> SCHRIFTLICHE AUFGABE 1
Beantworte anhand des vorliegenden Textes die folgenden Fragen:
(a) Wie groß sind die Module der Kassettendecke in der Abfertigungshalle?
(b) Wie hoch ist der Radarturm?
(c) In welchem Jahr wurde die Radarstation deaktiviert?

> VORLIEGENDER TEXT
Die Heiztechnik selbst war innovativ: In den 1960er-Jahren wurde eine Kassettendecke in der Abfertigungshalle eingezogen, in der eine Deckenstrahlungsheizung integriert ist. Die 5,60 m × 22,50 m großen Module sind begehbar und erlauben den Zugang zu Heizung und Beleuchtung – ein frühes Beispiel technikfreundlicher Wartungsarchitektur.
Der Radarturm: Filigrane Technik im Kontrast zur Massivität
Mit über 71 m Höhe ist der Radarturm das höchste Einzelbauwerk auf dem Areal – und doch wirkt er im Kontext der massiven Hangars fast leicht. Der Grund liegt in seiner filigranen Stahlfachwerk-Konstruktion, die bewusst im Gegensatz zur Schwere der NS-Architektur steht. Die Konstruktion wurde so gewählt, dass Windlasten möglichst geringe Schwingungen im oberen Bereich verursachen. Dadurch konnte die Bildqualität des darauf montierten RRP-117-Radars stabil gehalten werden – ein entscheidender Aspekt für die Überwachung des Luftraums während des Kalten Kriegs.
Das Radar selbst diente der Luftraumüberwachung über West-Berlin und wurde bis in die 1990er-Jahre betrieben. Mit dem vollständigen Abzug der US-Streitkräfte aus Berlin 1993 wurde auch die Radarstation deaktiviert. Der Turm jedoch blieb erhalten – als technisches Zeitzeugnis und als seltenes Beispiel für eine spätere, rein funktionale Ergänzung auf einem Gelände, das sonst stark durch die Formensprache der 1930er-Jahre geprägt ist.

> ANGEZEIGTE ZEILEN
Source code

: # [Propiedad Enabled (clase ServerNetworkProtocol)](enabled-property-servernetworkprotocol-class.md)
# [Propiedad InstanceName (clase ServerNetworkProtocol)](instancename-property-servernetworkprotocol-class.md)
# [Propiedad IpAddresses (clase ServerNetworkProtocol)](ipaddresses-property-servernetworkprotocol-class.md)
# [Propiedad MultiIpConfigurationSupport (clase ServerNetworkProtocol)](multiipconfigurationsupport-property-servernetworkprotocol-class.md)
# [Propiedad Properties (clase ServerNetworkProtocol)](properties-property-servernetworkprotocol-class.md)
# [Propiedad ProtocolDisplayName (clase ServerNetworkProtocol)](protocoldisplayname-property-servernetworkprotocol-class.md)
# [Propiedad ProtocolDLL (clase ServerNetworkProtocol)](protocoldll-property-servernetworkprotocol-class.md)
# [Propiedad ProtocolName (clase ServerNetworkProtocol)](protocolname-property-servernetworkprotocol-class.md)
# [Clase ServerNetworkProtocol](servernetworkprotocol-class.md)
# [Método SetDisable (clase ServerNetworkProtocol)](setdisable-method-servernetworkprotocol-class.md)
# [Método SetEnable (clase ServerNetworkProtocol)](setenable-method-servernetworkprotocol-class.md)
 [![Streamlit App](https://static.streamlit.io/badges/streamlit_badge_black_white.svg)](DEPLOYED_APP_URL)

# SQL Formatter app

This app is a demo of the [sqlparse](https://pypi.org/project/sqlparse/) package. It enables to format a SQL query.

> SCHRIFTLICHE AUFGABE 2
Tausche in den angezeigten Zeilen ab der Zeile mit „# SQL Formatter app“ bis einschließlich zur letzten angezeigten Zeile „demo“ gegen „showcase“ aus. Gib nur diese Zeilen wieder und lass alles andere unverändert.

> LÖSUNG 1
(a) Die Module sind 5,60 m × 22,50 m groß.
(b) Der Radarturm ist über 71 m hoch.
(c) Die Radarstation wurde 1993 deaktiviert.

> LÖSUNG 2
# SQL Formatter app

This app is a showcase of the [sqlparse](https://pypi.org/project/sqlparse/) package. It enables to format a SQL query.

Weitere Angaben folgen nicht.